What Home Is
Christmas 2024
by Julian
One night past midnight shortly before my seventeenth birthday, at my mother’s command, I hurriedly threw whatever I could of my meager belongings into a large plastic garbage bag, slung it over my shoulder, and headed out the front door. This was the last time I would call that house “home.” I walked through the still, quiet darkness of suburban neighborhoods until I reached the house of a friend, where I deposited the bag beneath an awning for safe keeping. Then I collapsed into a brief, fitful sleep on a nearby lawn.
Thus was I abruptly initiated into the world of adult independence, for which I was woefully unprepared. While many of my peers readied themselves for college, I felt paralyzed by the impacts of the troubled family life I had left behind, and overwhelmed with the bewildering challenge of having to suddenly make a life for myself in the world. Most of all, I felt profoundly alone.
I am grateful that what we hope to offer to our young guests at Dandelion House are some of the things that I lacked. In their own words:
House dinner.
“Dandelion House is my home. I can come here and know that I am safe. You showed me what love is, and what home is.”

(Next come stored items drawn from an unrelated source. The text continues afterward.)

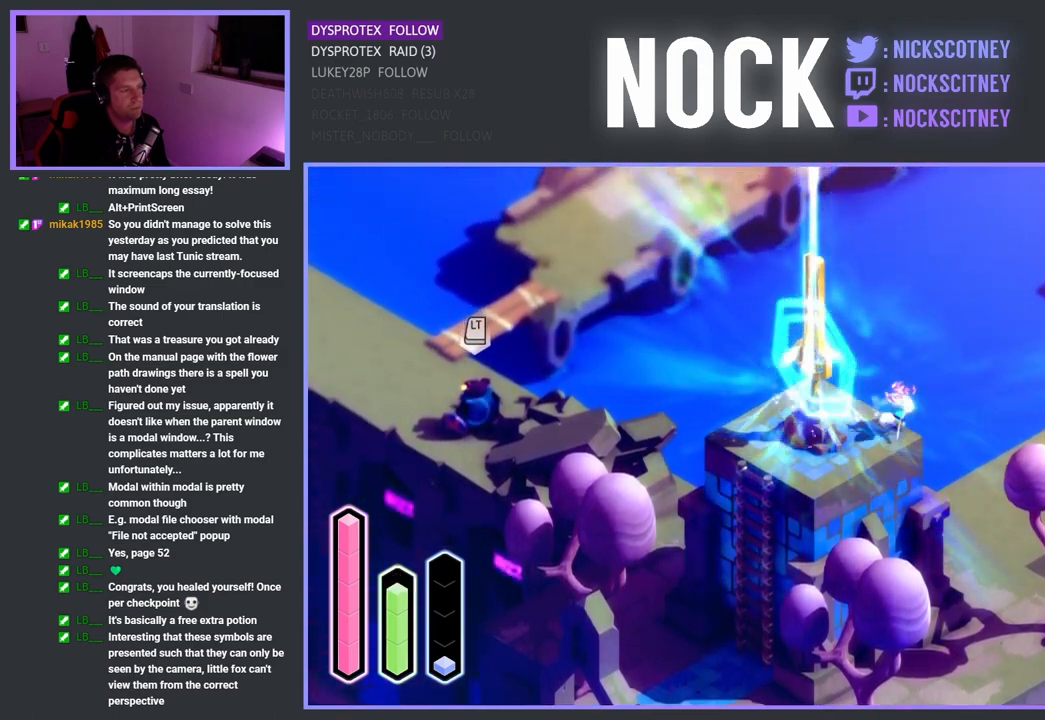
{"buttons": [], "left_stick": "down-left", "right_stick": "center", "events": [[183, "left_stick", "up-left"], [283, "left_stick", "down-left"], [333, "CROSS", "down"], [483, "CROSS", "up"]]}
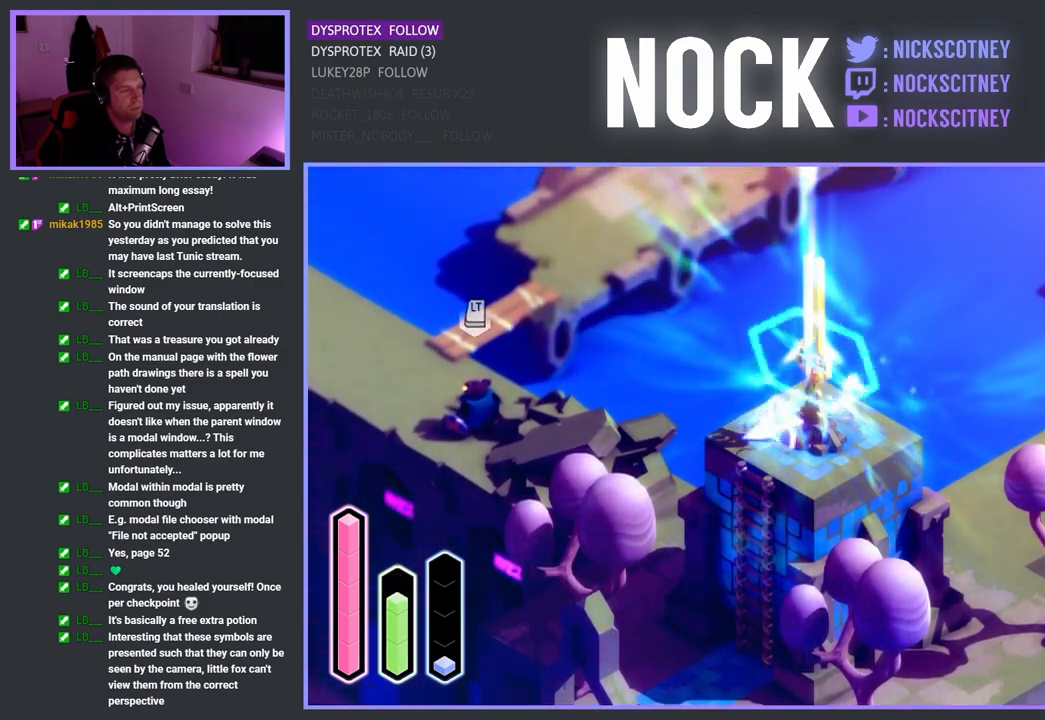
{"buttons": [], "left_stick": "up-right", "right_stick": "center", "events": [[217, "left_stick", "left"], [317, "SQUARE", "down"], [333, "left_stick", "up-right"], [500, "SQUARE", "up"]]}
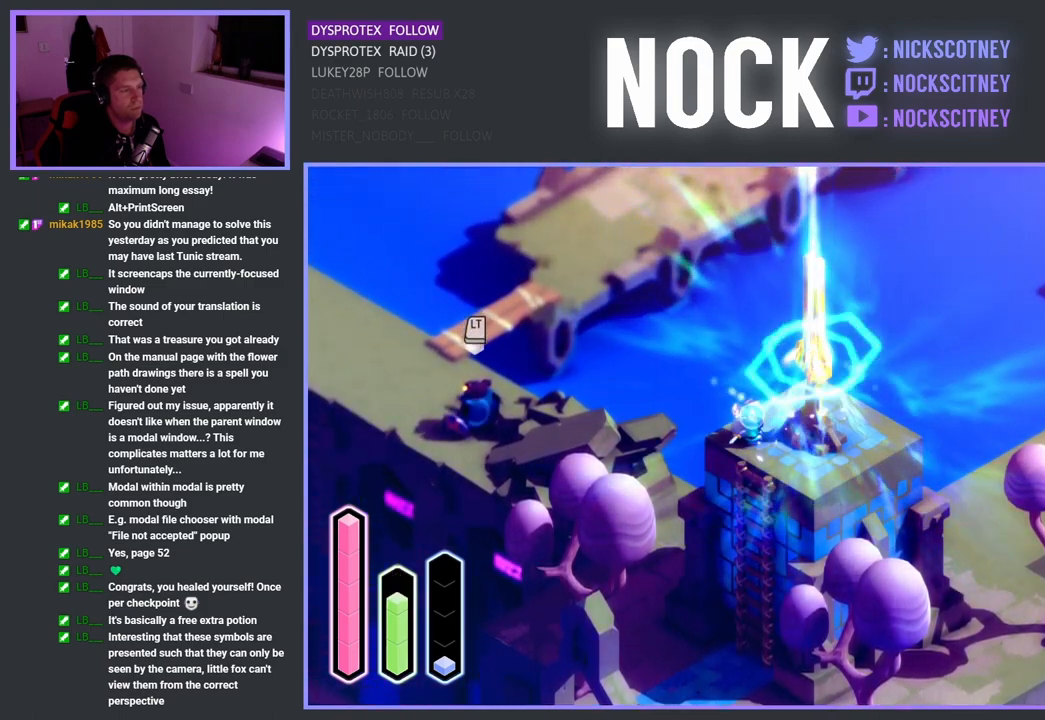
{"buttons": [], "left_stick": "center", "right_stick": "center", "events": [[233, "left_stick", "center"]]}
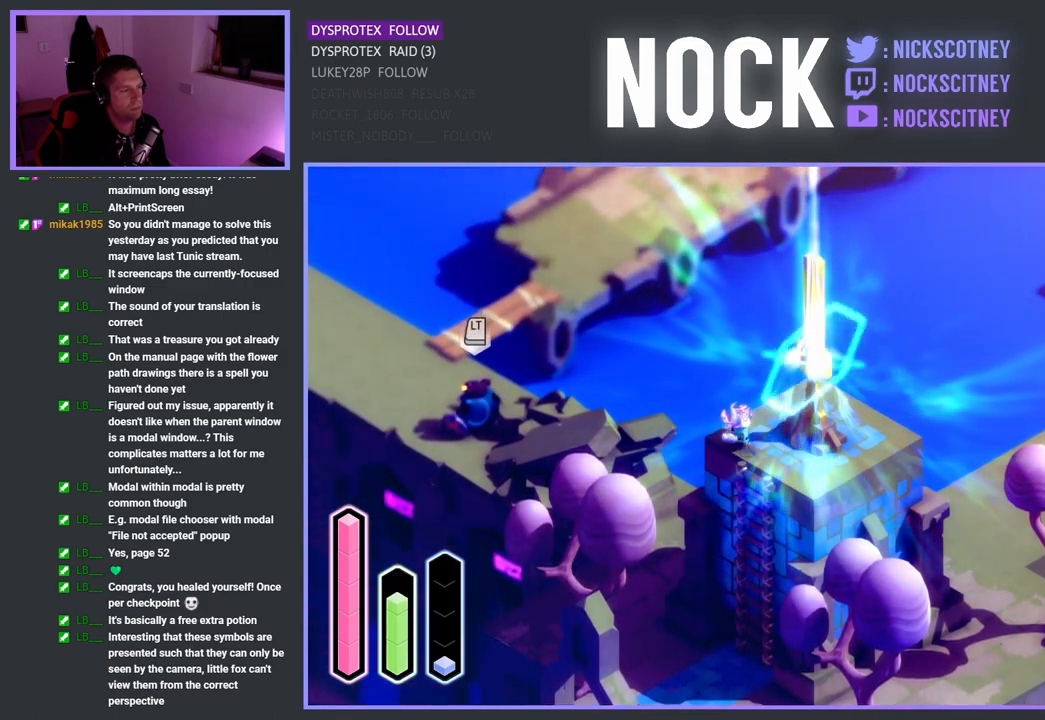
{"buttons": ["SQUARE"], "left_stick": "up-right", "right_stick": "center", "events": [[133, "left_stick", "right"], [317, "left_stick", "up-right"], [350, "SQUARE", "down"]]}
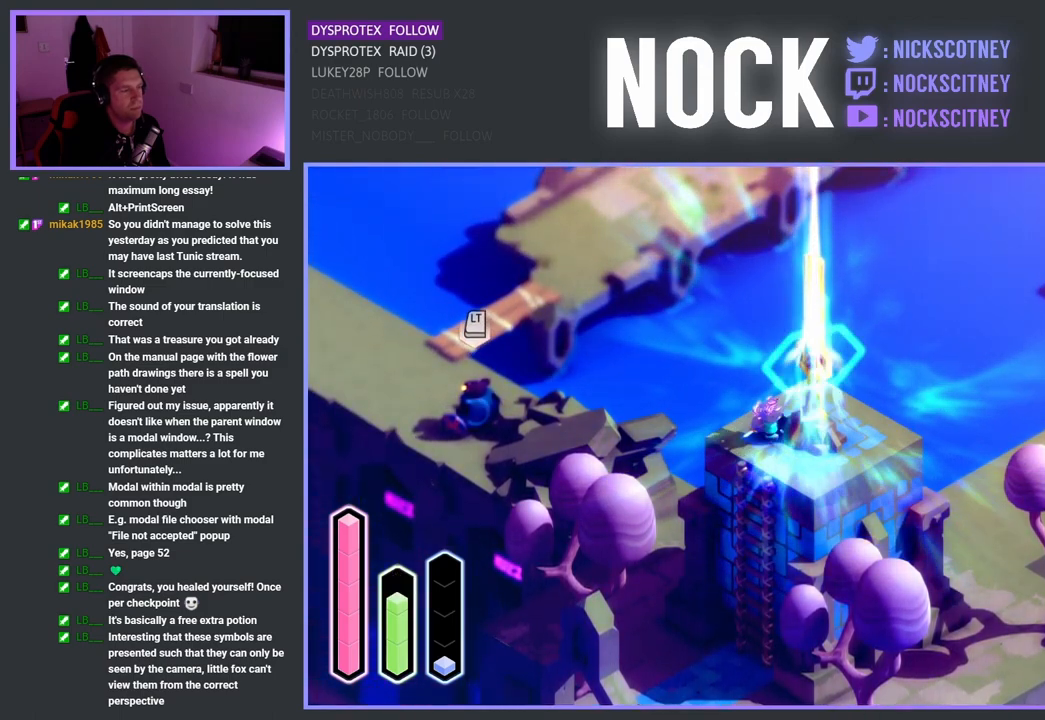
{"buttons": [], "left_stick": "up-right", "right_stick": "center", "events": [[17, "left_stick", "center"], [50, "SQUARE", "up"], [100, "SQUARE", "down"], [250, "SQUARE", "up"], [317, "SQUARE", "down"], [433, "SQUARE", "up"], [483, "left_stick", "up-right"]]}
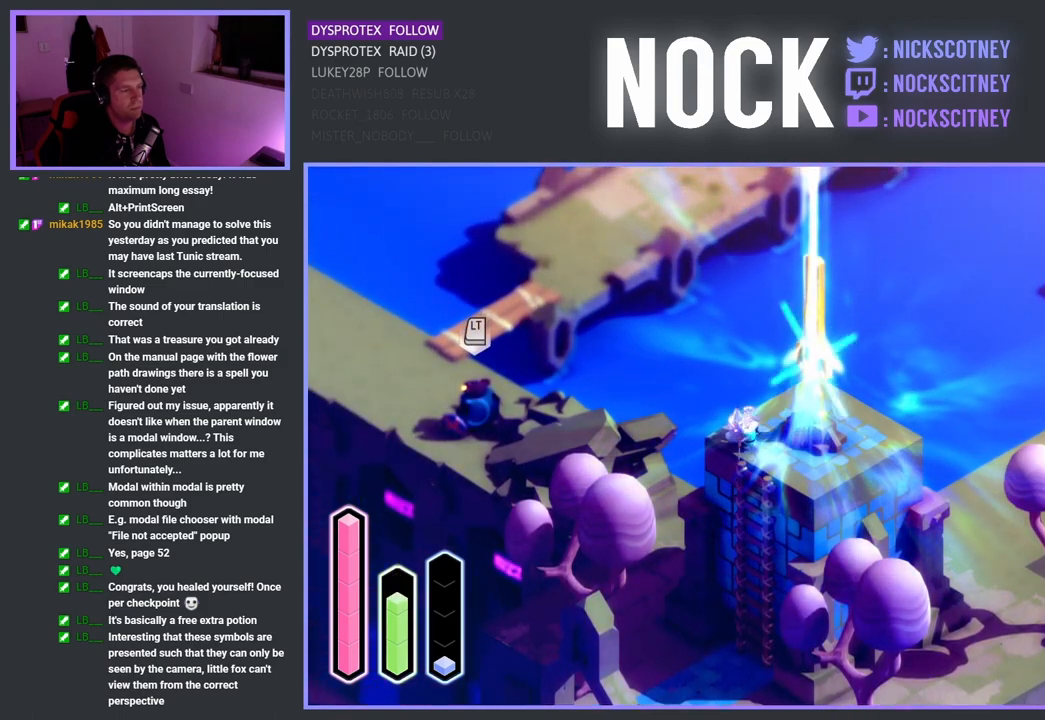
{"buttons": ["SQUARE"], "left_stick": "up-right", "right_stick": "center", "events": [[33, "SQUARE", "down"], [133, "SQUARE", "up"], [250, "SQUARE", "down"], [367, "SQUARE", "up"], [433, "SQUARE", "down"]]}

“What I like about Dandelion House is the community. In my household we didn’t eat dinner together or talk about life, so doing that here has opened up my horizons for how I want to lead my family when I choose to have one.”
“Everyone here is ridiculously nice. You don’t know what you’re going to get out in the world, but then you come home to Dandelion House and there is something consistent here, a consistent amount of care, a consistent amount of openness. This is healing childhood scars for me.”
Dandelion House is my home. I can come here and know that I am safe. You showed me what love is, and what home is.
Apple press party
At Dandelion House, we strive to be more than shelter and food but a real home and a safe, caring environment where people can find rest and healing and receive the unique, personal help that they need. Rebuilding begins with secure, stable relationships. Our guests live with us and share weekly meals as well as household chores. We support them in meeting their goals, whether that’s getting a driver’s license, earning a GED, paying off debts, opening a checking account and saving money, or getting into residential detox. Slowly, we become community. It doesn’t happen overnight, but over the weeks and months that our guests live with us, we learn to trust and rely on one another.
The Christmas story recounts a migrant family looking for shelter in Bethlehem. The innkeeper, out of rooms but not out of compassion, makes a place for them in the stable, where the baby Jesus is born. And this story continues to unfold in our day and in our own lives. As Catholic Worker founder Dorothy Day reflects, we are not “born two thousand years too late to give room to Christ. Nor will those who live at the end of the world have been born too late. Christ is always with us, always asking for room in our hearts.” We are immensely grateful to you—our friends, volunteers, and supporters—for enabling us to more abundantly open our hearts and our home to Christ who comes to us in the form of those who need our help.
May you be richly blessed this Christmas season, and may the peace of Christ reign in our hearts and heal our broken world.